Sadako Sasaki was only two years old when an atomic bomb destroyed her hometown of Hiroshima, Japan. A decade later, she was diagnosed with leukemia. Inspired by a Japanese legend that promises a wish to anyone who folds 1,000 origami cranes, Sadako began making paper cranes in the months before her death, completing 644 before losing her battle with cancer. She has since become a symbol of the impact of nuclear war, and schoolchildren around the world have learned her story through which books?
Back in the day
In 1804, British Parliament approved the laying of a railway line between Swansea and Oystermouth in South Wales to move limestone from the quarries of Mumbles to Swansea and to the markets beyond. Later renamed the Swansea and Mumbles Railway, the line was approved to carry passengers in 1807. The world's first regular passenger service began that same year and operated in one form or another for more than a century and a half before it was decommissioned. What powered the line's first trains?

__WHAT YOU HAVE TO DO__
Continue the trivia passage on Sadako Sasaki and the Swansea and Mumbles Railway from the point where it stops.

__SOURCE MATERIAL__
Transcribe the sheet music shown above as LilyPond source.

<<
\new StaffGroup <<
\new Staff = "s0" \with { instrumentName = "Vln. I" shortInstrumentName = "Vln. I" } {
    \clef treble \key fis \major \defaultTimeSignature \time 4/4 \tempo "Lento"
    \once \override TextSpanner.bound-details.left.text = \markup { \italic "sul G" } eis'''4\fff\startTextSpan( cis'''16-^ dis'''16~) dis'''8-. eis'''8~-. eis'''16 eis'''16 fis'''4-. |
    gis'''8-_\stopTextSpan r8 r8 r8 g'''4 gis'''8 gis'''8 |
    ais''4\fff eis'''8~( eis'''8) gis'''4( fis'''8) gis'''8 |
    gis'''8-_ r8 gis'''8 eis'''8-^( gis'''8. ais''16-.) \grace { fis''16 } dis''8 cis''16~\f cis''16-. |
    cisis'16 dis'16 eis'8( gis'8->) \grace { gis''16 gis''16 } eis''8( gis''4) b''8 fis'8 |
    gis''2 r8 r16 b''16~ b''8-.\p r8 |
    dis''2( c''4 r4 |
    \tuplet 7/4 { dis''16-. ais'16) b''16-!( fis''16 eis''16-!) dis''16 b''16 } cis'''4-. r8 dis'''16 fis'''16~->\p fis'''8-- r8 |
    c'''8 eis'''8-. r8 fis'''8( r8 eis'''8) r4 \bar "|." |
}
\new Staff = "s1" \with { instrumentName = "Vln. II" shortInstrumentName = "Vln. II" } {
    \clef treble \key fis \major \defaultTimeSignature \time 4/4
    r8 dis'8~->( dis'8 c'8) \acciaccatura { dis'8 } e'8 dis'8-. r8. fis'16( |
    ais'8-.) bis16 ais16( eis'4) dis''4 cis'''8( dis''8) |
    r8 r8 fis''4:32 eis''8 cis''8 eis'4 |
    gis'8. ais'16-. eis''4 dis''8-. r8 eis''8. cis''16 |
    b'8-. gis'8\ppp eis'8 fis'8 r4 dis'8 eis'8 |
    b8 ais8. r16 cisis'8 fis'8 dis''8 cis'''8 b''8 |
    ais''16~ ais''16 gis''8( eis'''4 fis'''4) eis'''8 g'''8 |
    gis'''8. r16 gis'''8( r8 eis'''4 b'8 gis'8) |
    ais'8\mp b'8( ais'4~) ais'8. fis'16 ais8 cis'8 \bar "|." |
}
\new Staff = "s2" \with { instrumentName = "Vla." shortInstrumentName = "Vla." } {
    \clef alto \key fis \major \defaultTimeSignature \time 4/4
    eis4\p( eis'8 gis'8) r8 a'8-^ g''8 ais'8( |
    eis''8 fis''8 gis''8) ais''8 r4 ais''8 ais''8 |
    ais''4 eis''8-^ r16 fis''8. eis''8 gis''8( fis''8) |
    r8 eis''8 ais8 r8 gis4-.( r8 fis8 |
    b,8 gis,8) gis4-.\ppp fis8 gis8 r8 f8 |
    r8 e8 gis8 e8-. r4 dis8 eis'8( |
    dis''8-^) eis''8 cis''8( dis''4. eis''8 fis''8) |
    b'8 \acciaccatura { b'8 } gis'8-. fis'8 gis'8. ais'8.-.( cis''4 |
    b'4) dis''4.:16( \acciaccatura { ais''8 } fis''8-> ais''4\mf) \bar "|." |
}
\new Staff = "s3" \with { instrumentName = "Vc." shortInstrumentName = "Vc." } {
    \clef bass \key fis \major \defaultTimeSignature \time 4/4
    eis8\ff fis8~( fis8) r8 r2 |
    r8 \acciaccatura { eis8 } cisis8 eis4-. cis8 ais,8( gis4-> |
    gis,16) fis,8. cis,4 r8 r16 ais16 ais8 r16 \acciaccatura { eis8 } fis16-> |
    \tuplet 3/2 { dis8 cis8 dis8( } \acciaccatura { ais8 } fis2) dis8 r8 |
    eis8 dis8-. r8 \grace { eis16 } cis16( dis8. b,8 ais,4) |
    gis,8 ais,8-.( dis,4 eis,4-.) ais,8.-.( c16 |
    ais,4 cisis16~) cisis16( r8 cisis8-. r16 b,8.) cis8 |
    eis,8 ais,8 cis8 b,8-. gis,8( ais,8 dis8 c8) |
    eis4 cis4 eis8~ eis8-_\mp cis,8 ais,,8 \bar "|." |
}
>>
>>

__WRITTEN ANSWER__
Born on a day like today
Known as the "Queen of Soul," Aretha Franklin began singing in church choirs as a child before achieving mainstream success with a string of hit songs including "Respect," "Think," and "Natural Woman." Her rousing mixture of gospel and rhythm and blues defined the golden age of soul music of the 1960s, and, in 1987, she became the first woman inducted into the Rock and Roll Hall of Fame. She is the second most honored female singer in the history of the Grammy Awards. How many has she won?